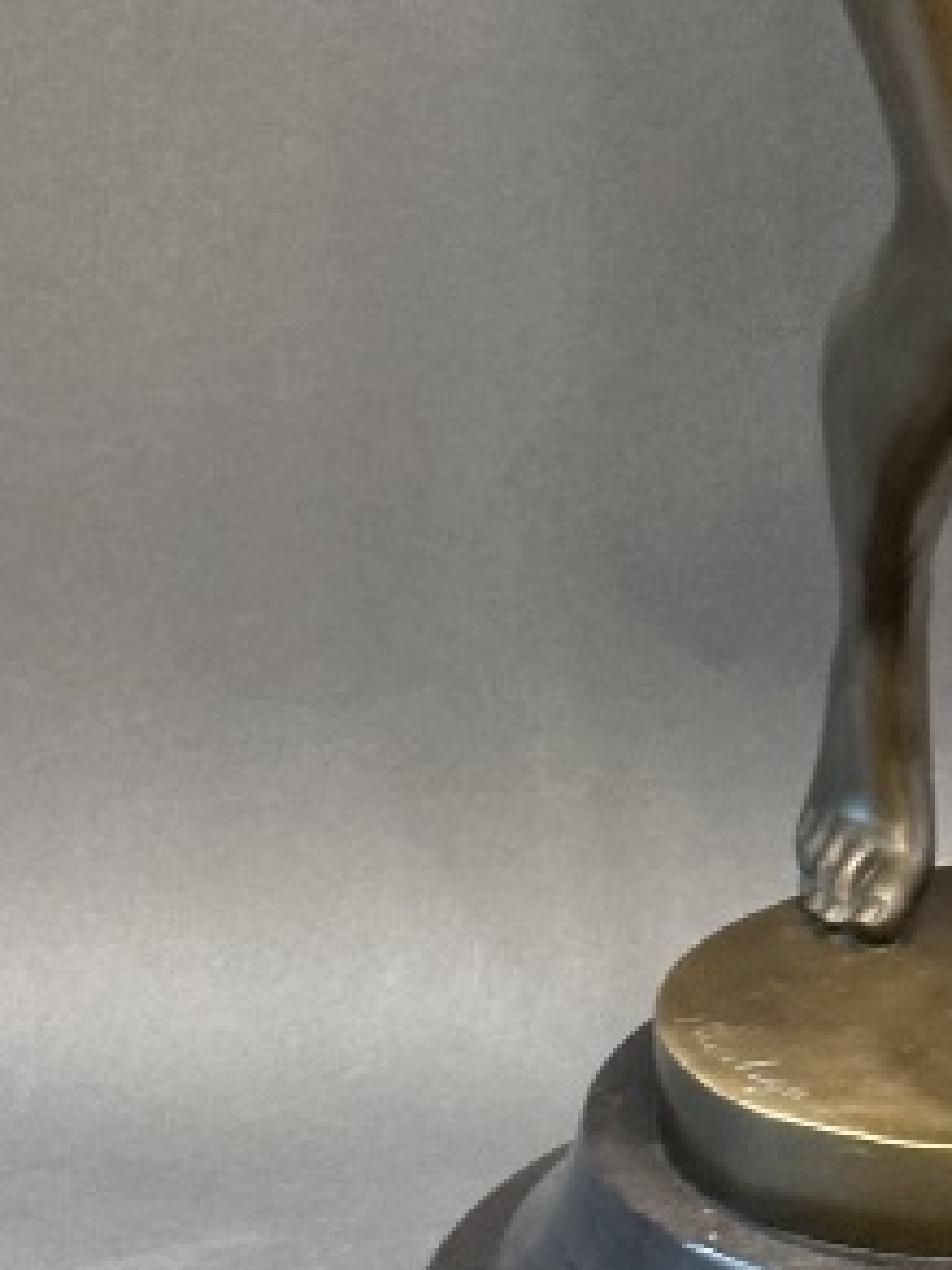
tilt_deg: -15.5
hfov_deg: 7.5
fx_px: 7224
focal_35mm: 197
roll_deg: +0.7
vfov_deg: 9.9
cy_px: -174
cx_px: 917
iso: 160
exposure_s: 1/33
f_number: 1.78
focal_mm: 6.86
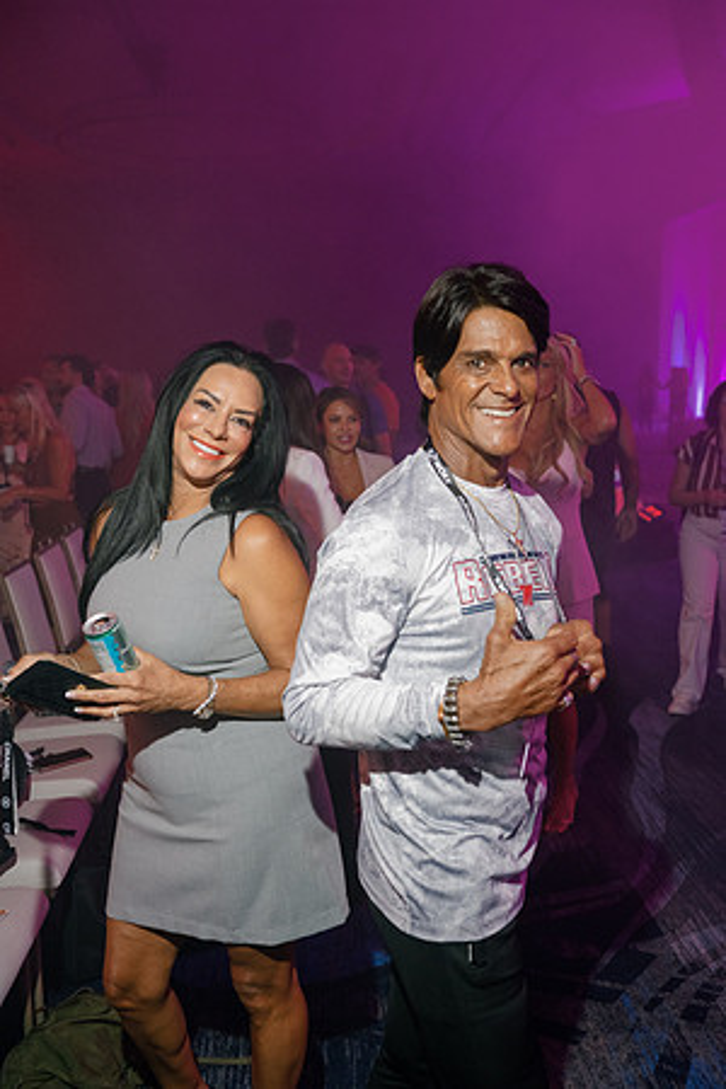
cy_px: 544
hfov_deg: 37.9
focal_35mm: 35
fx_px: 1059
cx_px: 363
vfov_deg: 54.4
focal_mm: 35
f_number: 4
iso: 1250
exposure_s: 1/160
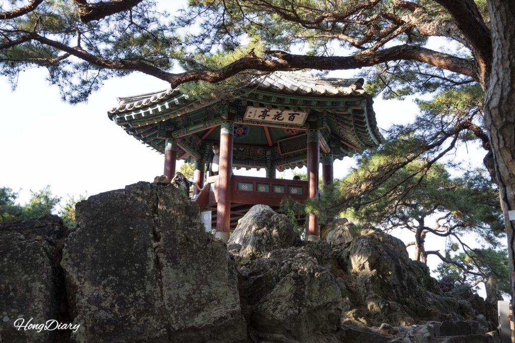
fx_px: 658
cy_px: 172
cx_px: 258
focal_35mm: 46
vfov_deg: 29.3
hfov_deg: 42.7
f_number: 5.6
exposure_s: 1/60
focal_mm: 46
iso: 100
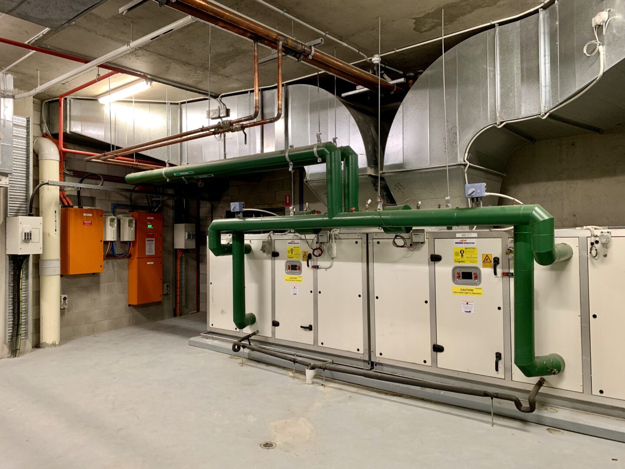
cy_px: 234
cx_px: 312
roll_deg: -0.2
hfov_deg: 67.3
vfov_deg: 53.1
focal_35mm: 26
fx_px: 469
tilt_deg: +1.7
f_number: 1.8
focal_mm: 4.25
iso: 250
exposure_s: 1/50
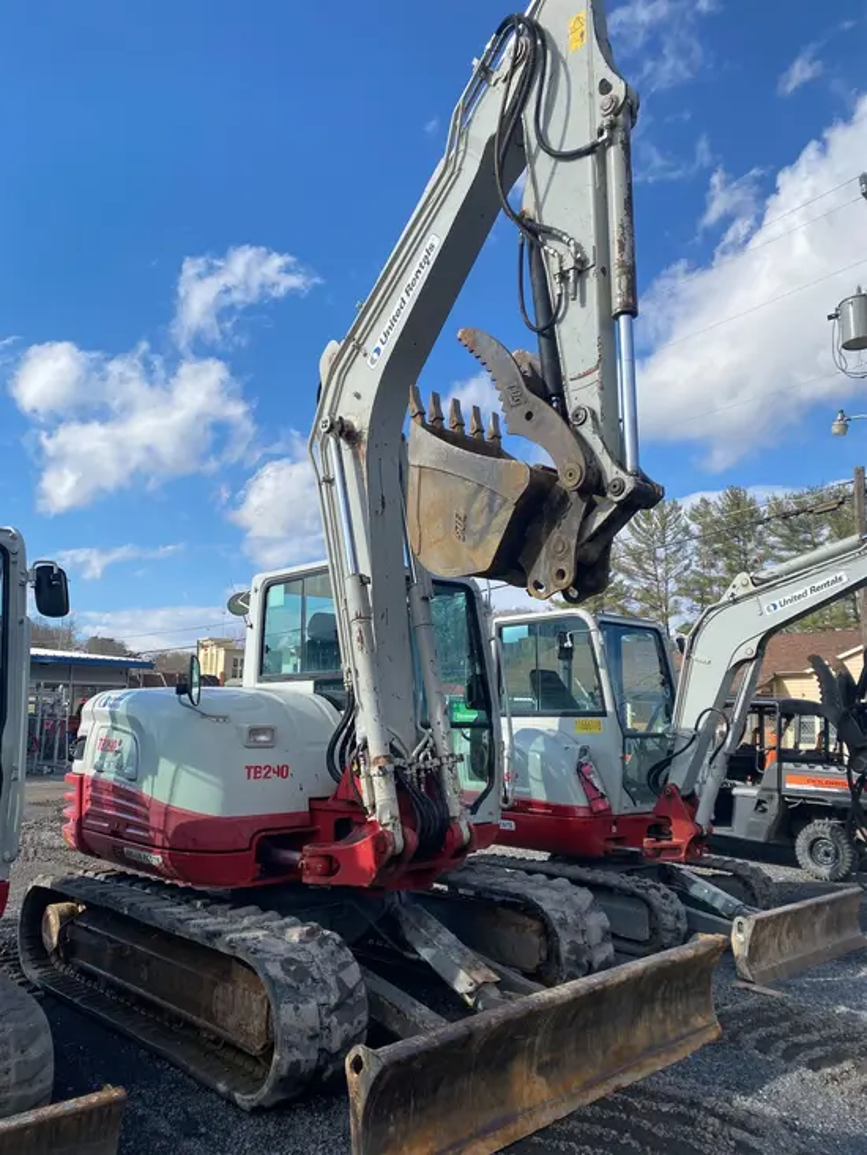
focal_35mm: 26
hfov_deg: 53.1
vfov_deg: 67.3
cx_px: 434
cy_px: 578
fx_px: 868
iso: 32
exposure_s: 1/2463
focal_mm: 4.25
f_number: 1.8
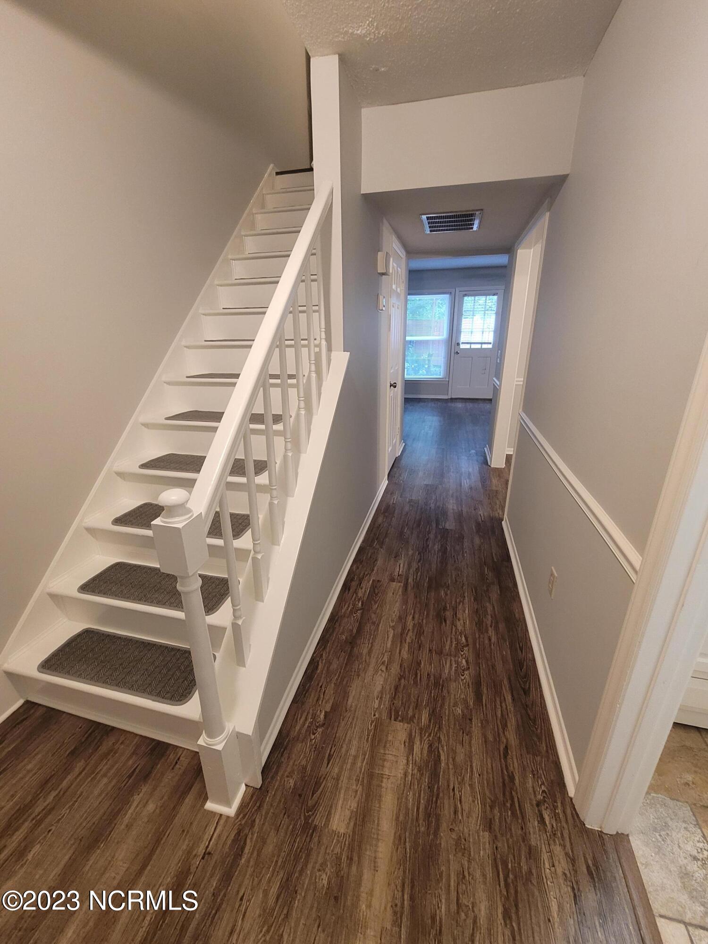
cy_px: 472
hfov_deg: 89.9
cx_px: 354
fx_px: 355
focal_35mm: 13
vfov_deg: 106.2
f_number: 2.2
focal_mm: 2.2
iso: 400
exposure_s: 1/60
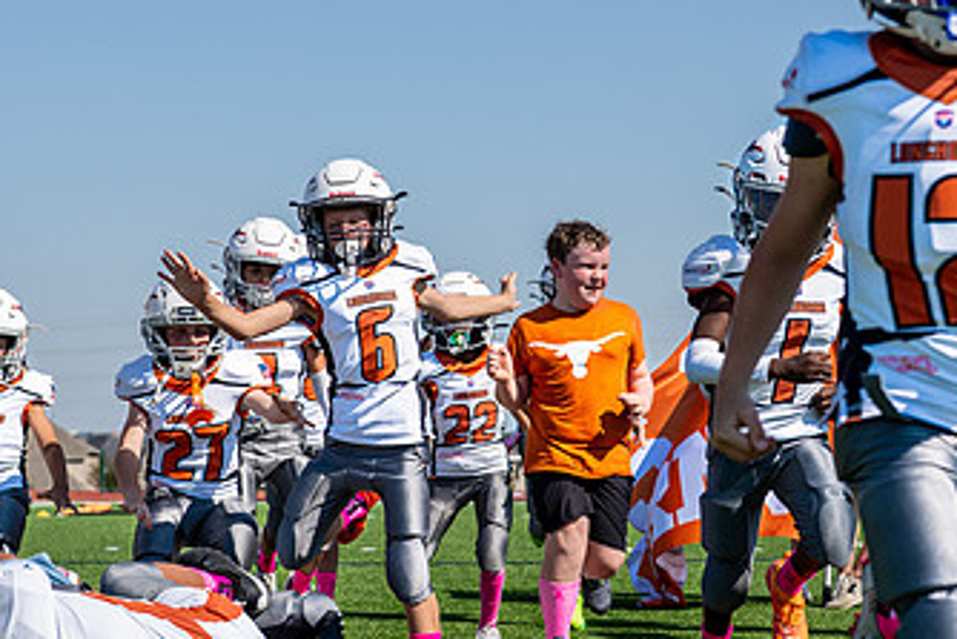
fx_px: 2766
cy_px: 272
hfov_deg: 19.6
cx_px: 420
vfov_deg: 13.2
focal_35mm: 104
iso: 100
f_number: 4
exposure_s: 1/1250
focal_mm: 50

⁂

ABOUT THIS TASK:
In the copy, include no pictures, but repeat the listing exactly.

YOUR RESPONSE:
tilt_deg: -15.5
hfov_deg: 7.5
fx_px: 7224
focal_35mm: 197
roll_deg: +0.7
vfov_deg: 9.9
cy_px: -174
cx_px: 917
iso: 160
exposure_s: 1/33
f_number: 1.78
focal_mm: 6.86
cy_px: 544
hfov_deg: 37.9
focal_35mm: 35
fx_px: 1059
cx_px: 363
vfov_deg: 54.4
focal_mm: 35
f_number: 4
iso: 1250
exposure_s: 1/160
fx_px: 658
cy_px: 172
cx_px: 258
focal_35mm: 46
vfov_deg: 29.3
hfov_deg: 42.7
f_number: 5.6
exposure_s: 1/60
focal_mm: 46
iso: 100
cy_px: 234
cx_px: 312
roll_deg: -0.2
hfov_deg: 67.3
vfov_deg: 53.1
focal_35mm: 26
fx_px: 469
tilt_deg: +1.7
f_number: 1.8
focal_mm: 4.25
iso: 250
exposure_s: 1/50
focal_35mm: 26
hfov_deg: 53.1
vfov_deg: 67.3
cx_px: 434
cy_px: 578
fx_px: 868
iso: 32
exposure_s: 1/2463
focal_mm: 4.25
f_number: 1.8
cy_px: 472
hfov_deg: 89.9
cx_px: 354
fx_px: 355
focal_35mm: 13
vfov_deg: 106.2
f_number: 2.2
focal_mm: 2.2
iso: 400
exposure_s: 1/60
fx_px: 2766
cy_px: 272
hfov_deg: 19.6
cx_px: 420
vfov_deg: 13.2
focal_35mm: 104
iso: 100
f_number: 4
exposure_s: 1/1250
focal_mm: 50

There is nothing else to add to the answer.